Print, in exact form, the lines below from the one containing "kontakt@holzher.com" through the one containing "visibility from the", and omit all others.

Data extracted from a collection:
---
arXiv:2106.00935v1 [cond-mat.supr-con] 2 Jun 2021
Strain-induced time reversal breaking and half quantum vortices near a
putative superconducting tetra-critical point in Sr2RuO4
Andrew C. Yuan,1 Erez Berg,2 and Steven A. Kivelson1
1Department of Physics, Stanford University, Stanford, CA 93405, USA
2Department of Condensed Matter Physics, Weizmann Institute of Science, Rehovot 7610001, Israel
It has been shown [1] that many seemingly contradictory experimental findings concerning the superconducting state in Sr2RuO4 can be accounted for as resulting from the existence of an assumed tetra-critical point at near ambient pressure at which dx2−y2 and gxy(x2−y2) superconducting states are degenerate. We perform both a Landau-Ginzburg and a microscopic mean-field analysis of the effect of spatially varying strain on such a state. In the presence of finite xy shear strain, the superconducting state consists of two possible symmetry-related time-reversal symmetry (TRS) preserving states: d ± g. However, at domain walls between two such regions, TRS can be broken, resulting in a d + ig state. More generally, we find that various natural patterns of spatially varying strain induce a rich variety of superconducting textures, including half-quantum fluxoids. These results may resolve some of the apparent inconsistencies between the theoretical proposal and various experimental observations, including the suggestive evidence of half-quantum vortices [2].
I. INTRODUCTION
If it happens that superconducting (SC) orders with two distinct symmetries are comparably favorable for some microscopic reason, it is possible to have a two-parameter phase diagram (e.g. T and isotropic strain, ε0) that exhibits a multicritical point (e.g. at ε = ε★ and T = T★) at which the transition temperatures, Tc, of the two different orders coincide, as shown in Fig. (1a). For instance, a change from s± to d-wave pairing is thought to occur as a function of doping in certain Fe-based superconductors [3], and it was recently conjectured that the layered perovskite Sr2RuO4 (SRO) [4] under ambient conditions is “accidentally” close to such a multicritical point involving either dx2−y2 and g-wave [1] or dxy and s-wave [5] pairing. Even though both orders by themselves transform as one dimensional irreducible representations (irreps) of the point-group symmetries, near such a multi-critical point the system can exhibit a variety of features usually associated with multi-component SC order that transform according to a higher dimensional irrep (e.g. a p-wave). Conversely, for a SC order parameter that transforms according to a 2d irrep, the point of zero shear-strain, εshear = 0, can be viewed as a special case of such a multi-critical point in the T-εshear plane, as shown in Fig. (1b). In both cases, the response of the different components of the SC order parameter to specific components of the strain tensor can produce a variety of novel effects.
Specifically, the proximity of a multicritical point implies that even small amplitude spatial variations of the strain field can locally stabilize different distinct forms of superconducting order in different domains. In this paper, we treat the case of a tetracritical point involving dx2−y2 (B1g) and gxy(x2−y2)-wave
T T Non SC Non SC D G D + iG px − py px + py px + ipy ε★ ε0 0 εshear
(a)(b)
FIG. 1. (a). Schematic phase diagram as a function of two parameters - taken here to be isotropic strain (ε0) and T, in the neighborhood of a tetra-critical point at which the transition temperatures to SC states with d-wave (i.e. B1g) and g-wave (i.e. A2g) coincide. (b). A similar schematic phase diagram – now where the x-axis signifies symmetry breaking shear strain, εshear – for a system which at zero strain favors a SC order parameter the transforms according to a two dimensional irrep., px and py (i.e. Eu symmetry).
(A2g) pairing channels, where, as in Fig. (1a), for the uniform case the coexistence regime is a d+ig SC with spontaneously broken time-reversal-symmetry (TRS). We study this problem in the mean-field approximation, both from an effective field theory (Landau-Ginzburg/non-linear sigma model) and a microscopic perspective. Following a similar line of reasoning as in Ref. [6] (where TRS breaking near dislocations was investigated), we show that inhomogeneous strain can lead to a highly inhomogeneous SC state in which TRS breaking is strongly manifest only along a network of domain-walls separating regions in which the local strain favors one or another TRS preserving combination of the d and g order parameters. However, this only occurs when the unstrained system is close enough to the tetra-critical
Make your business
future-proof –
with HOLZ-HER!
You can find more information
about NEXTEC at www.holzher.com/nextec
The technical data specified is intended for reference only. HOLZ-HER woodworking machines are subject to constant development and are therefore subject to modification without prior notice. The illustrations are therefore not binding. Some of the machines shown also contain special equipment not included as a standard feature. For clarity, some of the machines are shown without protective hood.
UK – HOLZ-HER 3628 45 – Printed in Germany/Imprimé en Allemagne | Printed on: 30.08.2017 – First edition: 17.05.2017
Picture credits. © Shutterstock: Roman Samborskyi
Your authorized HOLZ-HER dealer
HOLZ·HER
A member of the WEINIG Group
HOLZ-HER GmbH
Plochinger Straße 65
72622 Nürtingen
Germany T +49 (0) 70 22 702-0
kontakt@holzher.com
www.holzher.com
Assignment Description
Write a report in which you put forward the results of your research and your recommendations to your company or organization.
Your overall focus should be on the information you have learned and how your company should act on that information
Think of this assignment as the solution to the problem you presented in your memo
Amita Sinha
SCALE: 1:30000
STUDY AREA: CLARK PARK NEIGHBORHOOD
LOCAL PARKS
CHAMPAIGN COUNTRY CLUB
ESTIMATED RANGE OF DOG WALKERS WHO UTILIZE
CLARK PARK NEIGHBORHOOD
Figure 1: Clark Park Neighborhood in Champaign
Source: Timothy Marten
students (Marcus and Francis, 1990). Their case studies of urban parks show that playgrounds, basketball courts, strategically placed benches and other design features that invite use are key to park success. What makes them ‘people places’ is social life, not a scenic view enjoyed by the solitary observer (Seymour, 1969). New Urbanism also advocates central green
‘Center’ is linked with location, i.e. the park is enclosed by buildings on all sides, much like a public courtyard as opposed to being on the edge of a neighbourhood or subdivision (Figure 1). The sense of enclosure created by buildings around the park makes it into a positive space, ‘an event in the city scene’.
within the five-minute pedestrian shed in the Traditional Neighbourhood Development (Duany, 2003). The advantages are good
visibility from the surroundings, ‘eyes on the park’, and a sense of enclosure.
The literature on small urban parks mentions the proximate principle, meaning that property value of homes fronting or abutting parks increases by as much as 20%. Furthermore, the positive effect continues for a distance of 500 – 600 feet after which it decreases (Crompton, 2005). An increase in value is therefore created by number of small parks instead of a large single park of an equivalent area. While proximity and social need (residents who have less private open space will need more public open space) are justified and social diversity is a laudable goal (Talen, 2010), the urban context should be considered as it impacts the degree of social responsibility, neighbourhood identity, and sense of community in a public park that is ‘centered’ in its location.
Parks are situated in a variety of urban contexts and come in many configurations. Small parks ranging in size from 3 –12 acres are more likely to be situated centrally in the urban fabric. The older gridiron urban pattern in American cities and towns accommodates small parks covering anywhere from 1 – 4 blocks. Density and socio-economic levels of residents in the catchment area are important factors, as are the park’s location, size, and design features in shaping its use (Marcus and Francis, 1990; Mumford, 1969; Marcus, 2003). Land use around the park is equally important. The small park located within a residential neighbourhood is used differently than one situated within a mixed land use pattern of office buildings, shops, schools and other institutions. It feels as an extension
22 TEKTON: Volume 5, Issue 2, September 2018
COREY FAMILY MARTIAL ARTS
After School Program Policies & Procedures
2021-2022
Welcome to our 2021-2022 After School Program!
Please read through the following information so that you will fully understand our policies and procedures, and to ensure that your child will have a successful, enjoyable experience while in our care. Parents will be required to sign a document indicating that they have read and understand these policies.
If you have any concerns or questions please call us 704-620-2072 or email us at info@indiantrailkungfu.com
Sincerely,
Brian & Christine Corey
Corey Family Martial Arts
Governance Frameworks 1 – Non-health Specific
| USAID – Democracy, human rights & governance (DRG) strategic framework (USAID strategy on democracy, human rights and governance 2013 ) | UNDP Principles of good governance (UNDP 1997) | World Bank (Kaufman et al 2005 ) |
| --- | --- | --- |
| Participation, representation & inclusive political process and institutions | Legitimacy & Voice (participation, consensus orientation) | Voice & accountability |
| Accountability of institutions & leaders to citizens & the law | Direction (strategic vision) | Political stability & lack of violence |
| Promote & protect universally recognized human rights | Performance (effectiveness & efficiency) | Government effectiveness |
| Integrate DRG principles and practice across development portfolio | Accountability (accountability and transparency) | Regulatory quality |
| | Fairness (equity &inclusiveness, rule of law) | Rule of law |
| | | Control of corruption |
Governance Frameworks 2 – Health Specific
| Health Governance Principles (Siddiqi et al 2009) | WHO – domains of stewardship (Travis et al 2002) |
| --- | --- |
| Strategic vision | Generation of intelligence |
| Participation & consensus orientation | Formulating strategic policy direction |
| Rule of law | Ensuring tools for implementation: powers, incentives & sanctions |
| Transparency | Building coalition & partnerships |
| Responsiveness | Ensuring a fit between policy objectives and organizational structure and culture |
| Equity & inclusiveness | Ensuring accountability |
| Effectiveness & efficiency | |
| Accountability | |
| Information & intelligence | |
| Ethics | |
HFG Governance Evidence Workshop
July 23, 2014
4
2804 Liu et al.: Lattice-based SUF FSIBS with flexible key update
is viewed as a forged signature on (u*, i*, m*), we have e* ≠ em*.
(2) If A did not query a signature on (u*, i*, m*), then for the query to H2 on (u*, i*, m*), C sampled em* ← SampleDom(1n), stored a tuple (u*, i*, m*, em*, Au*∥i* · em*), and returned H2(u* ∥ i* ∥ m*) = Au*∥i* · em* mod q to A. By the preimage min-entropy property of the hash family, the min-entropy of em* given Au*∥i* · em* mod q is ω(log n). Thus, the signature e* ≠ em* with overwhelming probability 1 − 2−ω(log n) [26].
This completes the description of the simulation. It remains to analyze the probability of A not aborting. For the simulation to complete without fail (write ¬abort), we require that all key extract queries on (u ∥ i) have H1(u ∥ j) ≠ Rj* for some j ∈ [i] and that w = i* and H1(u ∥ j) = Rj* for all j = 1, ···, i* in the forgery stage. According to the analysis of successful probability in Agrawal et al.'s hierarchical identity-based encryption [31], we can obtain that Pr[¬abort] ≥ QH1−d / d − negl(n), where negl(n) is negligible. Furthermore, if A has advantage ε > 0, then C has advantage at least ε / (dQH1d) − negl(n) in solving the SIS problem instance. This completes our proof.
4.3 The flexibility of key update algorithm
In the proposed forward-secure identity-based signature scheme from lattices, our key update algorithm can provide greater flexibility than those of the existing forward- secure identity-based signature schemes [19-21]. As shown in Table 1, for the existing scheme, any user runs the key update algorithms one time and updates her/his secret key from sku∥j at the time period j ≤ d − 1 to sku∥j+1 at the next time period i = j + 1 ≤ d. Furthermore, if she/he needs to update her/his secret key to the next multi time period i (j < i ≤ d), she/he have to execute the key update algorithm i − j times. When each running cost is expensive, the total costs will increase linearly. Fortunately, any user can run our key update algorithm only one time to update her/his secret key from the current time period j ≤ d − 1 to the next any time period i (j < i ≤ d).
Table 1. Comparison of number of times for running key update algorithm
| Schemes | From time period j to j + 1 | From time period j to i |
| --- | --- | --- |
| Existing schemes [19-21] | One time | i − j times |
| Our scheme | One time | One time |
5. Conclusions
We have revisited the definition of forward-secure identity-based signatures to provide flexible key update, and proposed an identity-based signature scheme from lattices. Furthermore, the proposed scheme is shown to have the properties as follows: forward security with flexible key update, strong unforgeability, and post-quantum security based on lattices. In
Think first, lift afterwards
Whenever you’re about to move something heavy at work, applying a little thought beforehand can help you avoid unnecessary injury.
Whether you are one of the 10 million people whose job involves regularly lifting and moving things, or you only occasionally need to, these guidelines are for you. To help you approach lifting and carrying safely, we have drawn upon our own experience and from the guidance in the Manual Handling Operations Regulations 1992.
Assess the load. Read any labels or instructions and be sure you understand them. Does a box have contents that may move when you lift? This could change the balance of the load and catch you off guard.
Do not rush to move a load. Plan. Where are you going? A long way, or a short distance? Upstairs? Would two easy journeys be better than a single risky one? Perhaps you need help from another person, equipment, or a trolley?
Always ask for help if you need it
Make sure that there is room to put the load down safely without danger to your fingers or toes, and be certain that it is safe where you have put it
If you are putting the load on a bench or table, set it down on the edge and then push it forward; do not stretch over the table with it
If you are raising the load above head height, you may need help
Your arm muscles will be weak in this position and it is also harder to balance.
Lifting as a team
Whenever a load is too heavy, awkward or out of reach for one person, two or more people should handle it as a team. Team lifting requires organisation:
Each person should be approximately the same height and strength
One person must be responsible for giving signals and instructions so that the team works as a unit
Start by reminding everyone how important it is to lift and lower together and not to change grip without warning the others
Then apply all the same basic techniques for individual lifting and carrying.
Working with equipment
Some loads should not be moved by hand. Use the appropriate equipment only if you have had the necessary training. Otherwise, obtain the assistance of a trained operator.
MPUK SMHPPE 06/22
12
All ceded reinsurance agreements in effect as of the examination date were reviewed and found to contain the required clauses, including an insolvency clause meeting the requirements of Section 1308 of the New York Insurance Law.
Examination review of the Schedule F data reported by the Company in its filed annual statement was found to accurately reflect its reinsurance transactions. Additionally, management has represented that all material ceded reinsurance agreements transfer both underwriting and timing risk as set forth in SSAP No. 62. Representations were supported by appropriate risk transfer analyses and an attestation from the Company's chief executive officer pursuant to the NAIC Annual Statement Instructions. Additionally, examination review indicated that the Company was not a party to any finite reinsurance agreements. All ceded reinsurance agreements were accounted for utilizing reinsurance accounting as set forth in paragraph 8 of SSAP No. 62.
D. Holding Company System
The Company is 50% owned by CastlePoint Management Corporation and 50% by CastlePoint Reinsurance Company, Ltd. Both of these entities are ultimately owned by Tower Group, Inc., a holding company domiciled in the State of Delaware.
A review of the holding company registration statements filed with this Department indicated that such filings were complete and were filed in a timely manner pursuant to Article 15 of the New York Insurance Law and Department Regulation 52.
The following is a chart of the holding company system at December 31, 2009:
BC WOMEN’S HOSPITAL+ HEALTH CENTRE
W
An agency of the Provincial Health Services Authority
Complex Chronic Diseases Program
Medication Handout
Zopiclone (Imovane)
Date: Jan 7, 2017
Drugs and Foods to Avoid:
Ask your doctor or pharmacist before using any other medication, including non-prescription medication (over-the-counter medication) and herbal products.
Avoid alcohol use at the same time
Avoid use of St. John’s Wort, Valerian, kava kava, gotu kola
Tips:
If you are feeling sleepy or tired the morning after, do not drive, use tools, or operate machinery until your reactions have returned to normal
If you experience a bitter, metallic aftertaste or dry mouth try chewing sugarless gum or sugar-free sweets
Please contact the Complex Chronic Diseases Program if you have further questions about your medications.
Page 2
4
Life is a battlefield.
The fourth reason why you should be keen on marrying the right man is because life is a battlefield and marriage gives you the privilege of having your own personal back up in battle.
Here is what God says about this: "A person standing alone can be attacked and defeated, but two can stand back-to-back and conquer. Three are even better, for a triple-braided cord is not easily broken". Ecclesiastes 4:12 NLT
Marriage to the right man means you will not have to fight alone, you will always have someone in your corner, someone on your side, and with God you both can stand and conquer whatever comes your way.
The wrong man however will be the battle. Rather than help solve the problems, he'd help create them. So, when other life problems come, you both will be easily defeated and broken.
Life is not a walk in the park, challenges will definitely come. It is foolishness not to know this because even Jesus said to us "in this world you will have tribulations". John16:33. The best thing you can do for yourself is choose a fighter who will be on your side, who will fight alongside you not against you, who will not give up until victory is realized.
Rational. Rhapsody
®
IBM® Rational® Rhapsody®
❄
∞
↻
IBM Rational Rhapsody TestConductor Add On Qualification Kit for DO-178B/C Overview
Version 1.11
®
---
■ **Exercise result**
kontakt@holzher.com
www.holzher.com
Assignment Description
Write a report in which you put forward the results of your research and your recommendations to your company or organization.
Your overall focus should be on the information you have learned and how your company should act on that information
Think of this assignment as the solution to the problem you presented in your memo
Amita Sinha
SCALE: 1:30000
STUDY AREA: CLARK PARK NEIGHBORHOOD
LOCAL PARKS
CHAMPAIGN COUNTRY CLUB
ESTIMATED RANGE OF DOG WALKERS WHO UTILIZE
CLARK PARK NEIGHBORHOOD
Figure 1: Clark Park Neighborhood in Champaign
Source: Timothy Marten
students (Marcus and Francis, 1990). Their case studies of urban parks show that playgrounds, basketball courts, strategically placed benches and other design features that invite use are key to park success. What makes them ‘people places’ is social life, not a scenic view enjoyed by the solitary observer (Seymour, 1969). New Urbanism also advocates central green
‘Center’ is linked with location, i.e. the park is enclosed by buildings on all sides, much like a public courtyard as opposed to being on the edge of a neighbourhood or subdivision (Figure 1). The sense of enclosure created by buildings around the park makes it into a positive space, ‘an event in the city scene’.
within the five-minute pedestrian shed in the Traditional Neighbourhood Development (Duany, 2003). The advantages are good
visibility from the surroundings, ‘eyes on the park’, and a sense of enclosure.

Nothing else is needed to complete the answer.